Other issues raised by IMA include the following
- No vicarious liability -Vicarious liability is a responsibility upon one person for the failure of another or with whom the person has a special relationship such as ‘employer and employee’. In the instant case, the Doctors practicing at Private or Public Hospitals may or may not be deemed as employees of the Hospitals as there are often various kinds of visiting doctors and experts that attend the patients. If hospital or Institution is indulging in Cut Practice without knowledge of employee doctors then Hospital CEO and management should be penalized & not employee doctor.
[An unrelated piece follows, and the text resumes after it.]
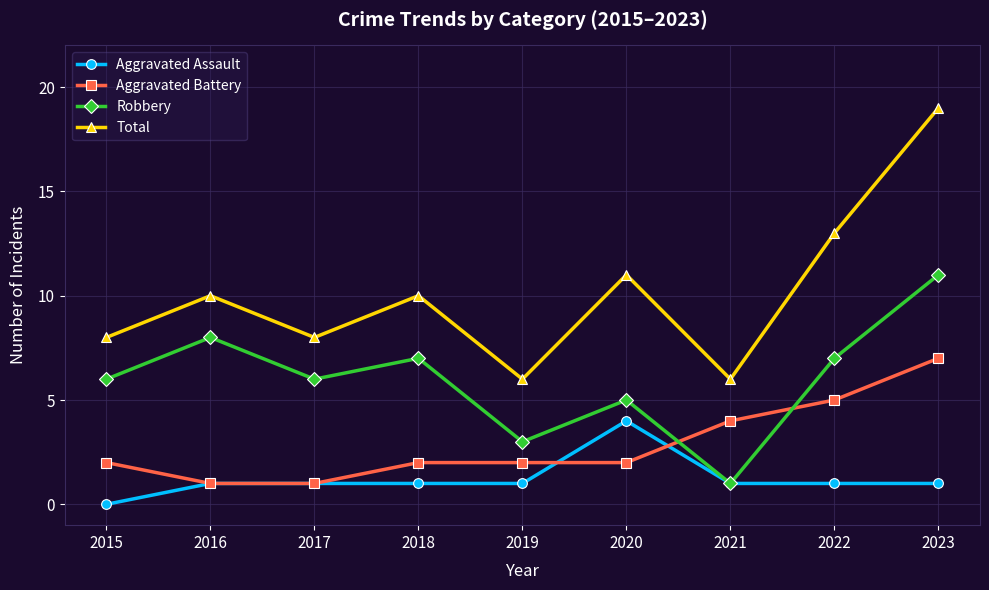

What is the lowest value of the Aggravated Battery series?

1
- Verification of Complaints– Section 5 (1) of the draft states that the identity of the complainant should not be disclosed without the permission of the Appropriate Court. However, this will make it very easy and accessible for people to lodge false and frivolous complaints against the Doctors in order to defame them. It also gives the complainant the liberty to use this provision as a tool to blackmail and extort money from the Doctors. It is of utmost importance to reveal the identity of the complainant including a verification of the complainant (whether he/she had any criminal antecedents) and to establish a procedure as per the guidelines laid by the Central Vigilance Commission to verify the allegations and veracity of the complaints in order to avoid all invalid allegations without any substance against the Doctors.
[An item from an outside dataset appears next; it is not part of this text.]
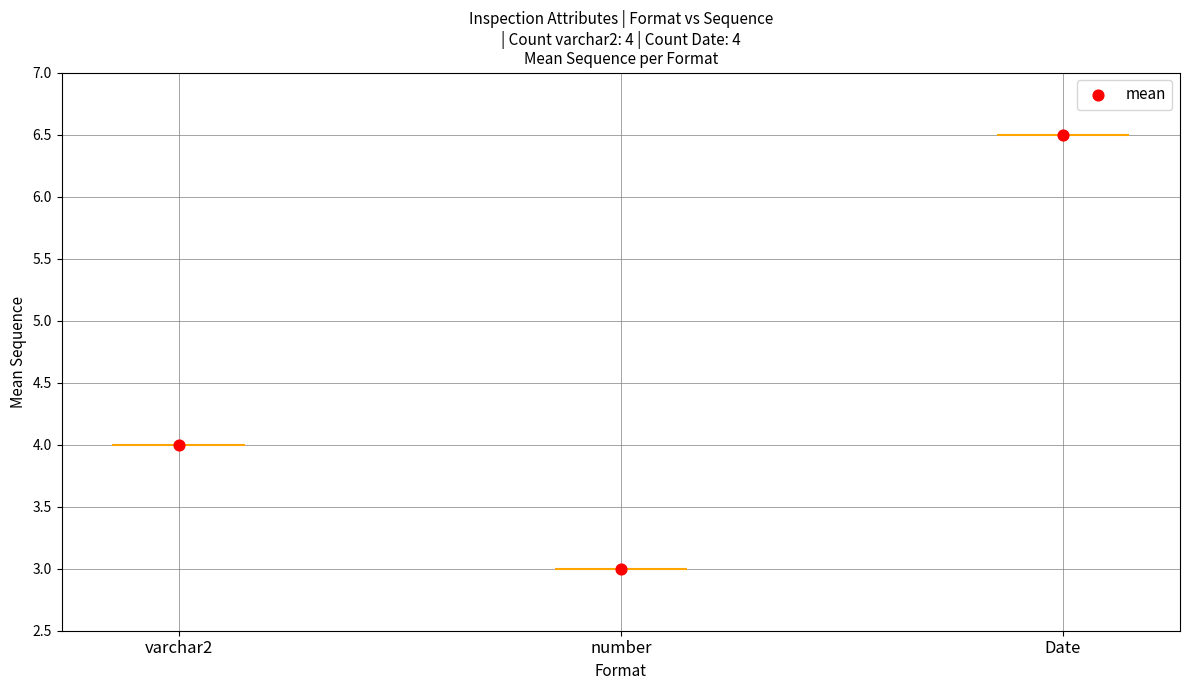

Approximately how many times larger is the value at number compared to Date?

0.5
- Violation of section 6 must be dealt with strictly: Section 6 deals with the disclosure or presentation of comments on any healthcare service provider without having adequate knowledge and unauthentic information which may lead to defaming the Medical practitioner. It further states that it is strictly prohibited to disclose the identity of the healthcare service provider and maintain complete confidentiality. However, the violation of Section 6 as per the provisions of this act has been laid down as punishment with simple imprisonment of one month. The violation of this section should be dealt with a stricter and more deterrent form of punishment. A mere imprisonment of one month will have no deterrent effect on the person/ complainant intending to violate this section. Identity must not be disclosed but no unscrupulous or pseudonymous complaint to be entertained. Identity of the complaint is a must to verify the allegations and veracity of the complaint.
- A strong deterrence should be incorporated in the act against false allegations, frivolous, concocted complaints and black mail. The interest of the medical fraternity and the public at large must be safeguarded by imposition of exemplary monetary penalty/ compensation, payable to the doctor which may include any expenses incurred by the Doctor in respect of legal fees, pleaders fees, process fees and/or fraudulent losses caused to the doctor by way of false complaint. Proceedings on the lines of section 340 Cr P.C must be initiated, forthwith, in cases which are patently false and frivolous.